Aussi, quand Eutychès vous répondit
dans son interrogatoire : " Je confesse qu'il y avait deux natures en notre
Seigneur Jésus Christ avant son Incarnation, mais qu'il n'en restait qu'une
seule après " ; je m'étonne qu'une profession de foi aussi perverse et aussi
absurde n'ait point fait crier anathème à tous les juges ; qu'une telle folie,
qu'un tel blasphème ait passé sous silence, comme si nos plus chères croyances
n'étaient point attaquées. C'est une impiété aussi grande de dire qu'il y avait
avant l'incarnation deux natures distinctes dans le Verbe, Fils unique de Dieu,
que d'affirmer qu'Il n'en avait qu'une seule après qu'Il Se fut fait chair. De
crainte qu'Eutychès ne croie que sa proposition est vraie et qu'elle ne peut
être condamnée, parce que vous ne vous êtes point efforcés de la réfuter, je
vous engage, très cher frère, à employer votre pieuse sollicitude, si cette
affaire se termine comme elle le doit par la pénitence du coupable, à éclairer
cet homme ignorant sur l'impiété des paroles qu'il a prononcées. Comme la suite
des actes me l'a fait connaître, il avait presque commencé à revenir de son
erreur, lorsque, menacé par votre sentence, il protesta qu'il dirait ce qu'il ne
disait point auparavant et qu'il adoptait une doctrine qui n'était pas la
sienne. Mais comme il refusa de prononcer l'anathème contre son dogme impie,
vous avez compris avec raison qu'il persistait dans son crime et qu'il était
convenable de formuler la sentence de sa condamnation. S'il élève contre ce
jugement les plaintes d'un coeur fidèle et contrit ; s'il reconnaît, quoique
tard, que l'autorité de son évêque l'a frappé avec justice, et si, pour
accomplir entièrement l'acte de sa réconciliation avec l'Église du Christ, il
condamne toutes ses erreurs de vive voix et par écrit, alors vous ne serez point
répréhensible d'user de miséricorde à l'égard de ce pécheur converti, car notre
Seigneur est le véritable et bon Pasteur, qui est mort pour ses brebis et qui,
étant venu pour sauver et non pour perdre les âmes des hommes, veut que nous
imitions sa douce Piété, et que si notre justice sait punir les pécheurs, du
moins nous leur accordions leur pardon s'ils prouvent leur repentir. Mais enfin,
pour défendre la vraie foi d'une manière efficace, il faut toujours condamner
les hérésies dans la personne de ceux qui les professent. Pour suivre cette
cause avec piété et fidélité, je vous envoie nos frères Julien, évêque, et René,
prêtre du titre de saint Clément, et mon fils, le diacre Hilaire. Je leur ai
adjoint notre notaire Dulcitius, dont la foi m'a été souvent prouvée. Nous
espérons qu'avec l'aide de la Grâce de Dieu, celui qui est tombé dans l'erreur
sera sauvé après avoir condamné son erreur.
Que Dieu vous garde, très cher
frère.
Fait aux ides de juin, sous le
consulat des très illustres Astère et Protogène, en l'an 456.

— Consigne A —
Répondez brièvement à ces questions sur le texte source :
(i) Combien de natures Eutychès disait-il qu'il restait en notre Seigneur Jésus Christ après son Incarnation ?
(ii) Quel est le nom du notaire adjoint aux envoyés ?
(iii) Quel est le titre du prêtre René ?
— Consigne B —
Ces affirmations concordent-elles avec le texte source ? Répondez par oui ou non et citez les mots qui tranchent.
(i) Eutychès accepta de prononcer l'anathème contre son dogme.
(ii) Le Seigneur est présenté comme le bon Pasteur mort pour ses brebis.
(iii) La profession de foi d'Eutychès fit crier anathème à tous les juges.
La liste qui suit est un matériau distinct du texte source.

— Liste fournie —
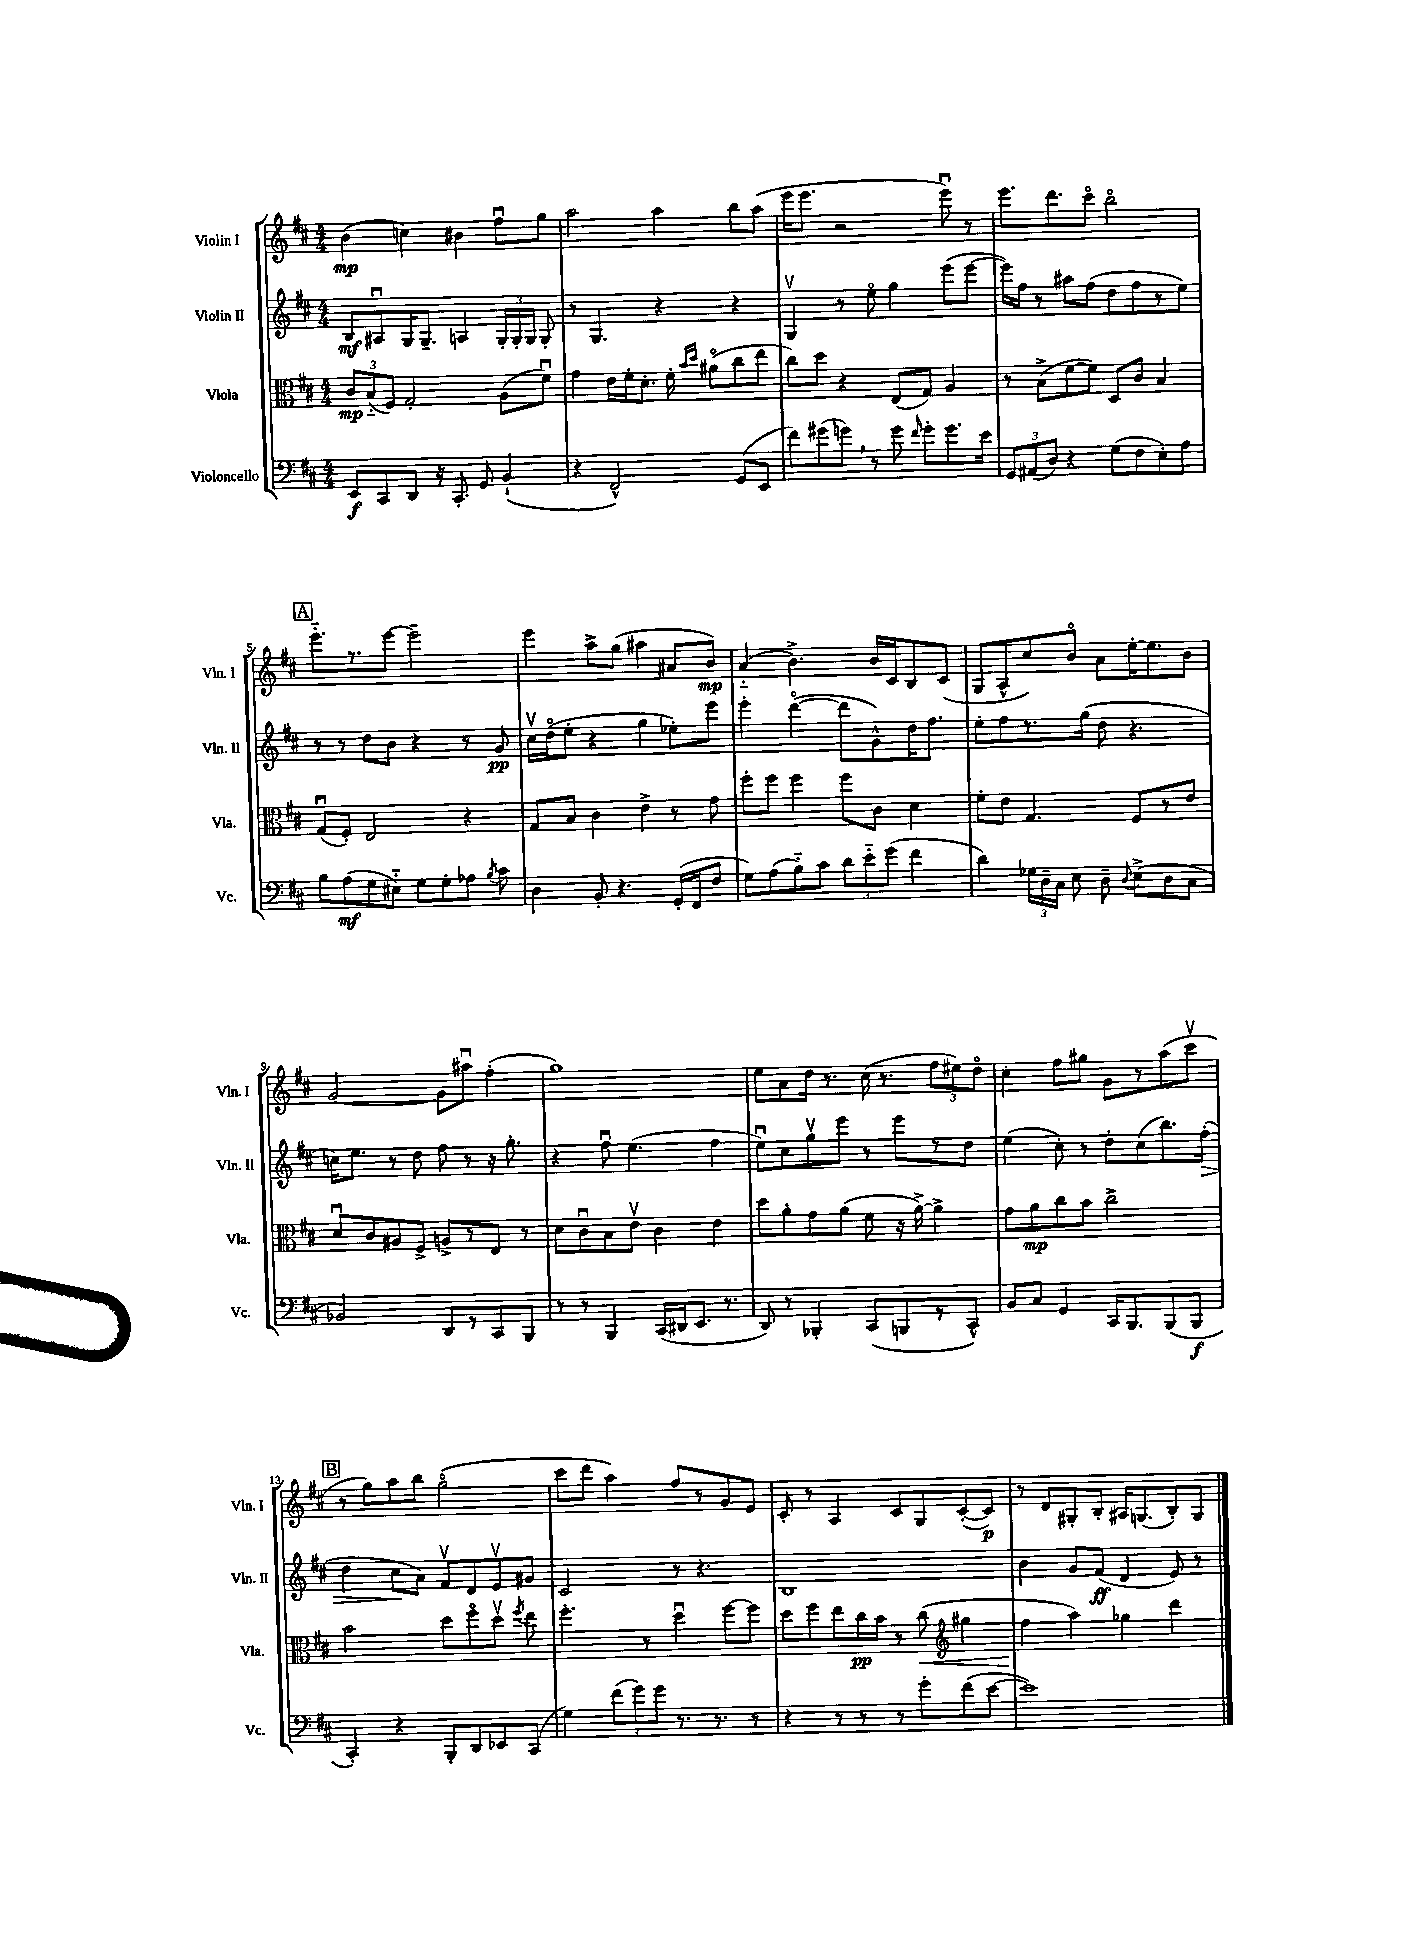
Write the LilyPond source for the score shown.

<<
\new StaffGroup <<
\new Staff = "s0" \with { instrumentName = "Violin I" shortInstrumentName = "Vln. I" } {
    \clef treble \key d \major \numericTimeSignature \time 4/4
    \autoBeamOff b'4\mp( c''4) bis'4 fis''8[\downbow g''8] |
    a''2 a''4 b''8[ a''8]( |
    e'''16[ e'''8.] r2 e'''8\downbow) r8 |
    e'''8.[ d'''8. cis'''8]\flageolet b''2\flageolet |
    \mark \markup { \box "A" } e'''8.[-_ r8. e'''8]~ e'''2-- |
    e'''4 a''8[-> g''8]( ais''4 ais'8[ b'8]\mp) |
    a'4-_( b'4.->) b'16[ cis'16 b8 cis'8]( |
    g8[ a8-^ cis''8) b'8]\flageolet a'8[ e''16~-. e''8. b'8] |
    g'2~ g'8[ ais''8]\downbow fis''4-.( |
    g''1) |
    e''8[ a'8 d''16] r8. cis''16( r8. \tuplet 3/2 { fis''8[ eis''8) d''8]\flageolet } |
    cis''4-. fis''8[ gis''8] g'8[ r8 a''8( cis'''8]\upbow |
    \mark \markup { \box "B" } r8 g''8[) a''8 b''8] g''2\flageolet( |
    cis'''8[ d'''8] a''4) fis''8[ r8 g'8 e'8] |
    cis'8-. r8 a4 cis'8[ g8 cis'8~-.( cis'8]\p) |
    r8 d'8[ gis8-. b8]-. ais16[ g8.( b8-.) g8] \bar "|." |
}
\new Staff = "s1" \with { instrumentName = "Violin II" shortInstrumentName = "Vln. II" } {
    \clef treble \key d \major \numericTimeSignature \time 4/4
    \autoBeamOff b8[\mf ais8\downbow g16 g8.]-- a4 \tuplet 3/2 { g16[-. g16-. g16] } g8-. |
    r8 g4. r4 r4 |
    g4\upbow r8 e''8\flageolet g''4 e'''8[( e'''8]~ |
    e'''16[) fis''16] r8 ais''8[ fis''8]( d''8[ fis''8 r8 e''8]) |
    \mark \markup { \box "A" } r8 r8 d''8[ b'8] r4 r8 g'8\pp |
    cis''16[\upbow d''16\flageolet( e''8]-. r4 g''4 ees''8[-.) e'''8] |
    e'''4-. d'''4~\flageolet( d'''8[ g'8-^) d''16 fis''8.] |
    e''8[-. fis''8 r8. g''16]( d''8 r4. |
    c''16[) e''8.] r8 d''8 fis''8 r8 r16 g''8.-. |
    r4 fis''8\downbow e''4.( fis''4 |
    e''8[\downbow) cis''8 g''8\upbow e'''8] r8 e'''8[ r8 d''8] |
    e''4( cis''8-.) r8 d''8[-. cis''8( b''8.) fis''16]-.\>( |
    \mark \markup { \box "B" } d''4 cis''8[\! a'8]) fis'8[\upbow d'8 e'8\upbow gis'8] |
    cis'2 r8 r4. |
    b1 |
    b'4 g'8[ fis'8]\ff( d'4 e'8) r8 \bar "|." |
}
\new Staff = "s2" \with { instrumentName = "Viola" shortInstrumentName = "Vla." } {
    \clef alto \key d \major \numericTimeSignature \time 4/4
    \autoBeamOff \tuplet 3/2 { cis'8[\mp b8-_( fis8]) } g2-. a8[( fis'8]\downbow) |
    g'4 e'16[ fis'16-. d'8.]-. fis'16-. \grace { b'16[ d''16] } ais'8[\flageolet( cis''8 e''8] |
    cis''8[) d''8] r4 e8[( g8]) a4 |
    r8 b8[->( fis'8~ fis'8]) d8[ cis'8] b4 |
    \mark \markup { \box "A" } g8[\downbow( fis8]-.) e2 r4 |
    g8[ b8] cis'4 e'4-> r8 g'8 |
    fis''8[-. fis''8] fis''4 fis''8[ cis'8] d'4 |
    fis'8[-. e'8] g4. fis8[ r8 e'8] |
    d'8[\downbow cis'8 ais8 fis8]-> a8[-> r8 e8] r8 |
    d'8[ cis'8\downbow b8 e'8]\upbow cis'4 e'4 |
    d''8[ a'8-. g'8 a'8]( fis'8 r16 a'16~->) a'4-> |
    g'8[ a'8\mp cis''8 b'8] cis''2-> |
    \mark \markup { \box "B" } b'2 d''8[ fis''8\flageolet d''8]\upbow \acciaccatura { fis''8 } e''8 |
    fis''4.-. r8 d''4\downbow fis''8[~ fis''8] |
    d''8[ fis''8 e''8 cis''16\pp b'16] r8 cis''8\<( \clef treble gis''4 |
    fis''4\! a''4) ges''4 d'''4 \bar "|." |
}
\new Staff = "s3" \with { instrumentName = "Violoncello" shortInstrumentName = "Vc." } {
    \clef bass \key d \major \numericTimeSignature \time 4/4
    \autoBeamOff e,8[\f cis,8 d,8] r16 cis,8.-. g,8 b,4-!( |
    r4 fis,2-^) g,8[( e,8] |
    fis'8[) gis'8( g'8]) \breathe r8 g'8 \grace { fis'16 } g'8[-. g'8. e'16] |
    \tuplet 3/2 { g,8[ ais,8( d8]) } r4 g8[( fis8 e8-.) a8] |
    \mark \markup { \box "A" } b8[ a8\mf( g8 eis8]-_) g8[ g8-. aes8] \acciaccatura { b8 } cis'8 |
    d4 b,8-. r4. g,16[-.( fis,16 fis8] |
    g8[) a8( b8-_) cis'8] \tuplet 3/2 { d'8[ e'8-_ g'8]( } fis'4 |
    d'4) \tuplet 3/2 { ges16[ d16-- cis16] } e8 d8-- \appoggiatura { d8 } e8[->( d8 cis8] |
    bes,2) d,8[ r8 cis,8 b,,8] |
    r8 r8 b,,4 cis,16[( dis,16 e,8.] r8. |
    d,8) r8 bes,,4-. cis,8[( b,,8 r8 cis,8]-^) |
    b,8[ cis8] g,4 cis,16[ b,,8. b,,8( b,,8]\f |
    \mark \markup { \box "B" } cis,4-.) r4 b,,8[-. d,8 ees,8 cis,8]( |
    g4) \tuplet 3/2 { fis'8[( g'8) g'8] } r8. r8. r8 |
    r4 r8 r8 r8 g'8[-. fis'8( e'8]~ |
    e'1) \bar "|." |
}
>>
>>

— Réponse attendue A —
(i) Une seule.
(ii) Dulcitius.
(iii) Il est prêtre du titre de saint Clément.

— Réponse attendue B —
(i) Non : « il refusa de prononcer l'anathème contre son dogme impie ».
(ii) Oui : « notre Seigneur est le véritable et bon Pasteur, qui est mort pour ses brebis ».
(iii) Non : « je m'étonne qu'une profession de foi aussi perverse et aussi absurde n'ait point fait crier anathème à tous les juges ».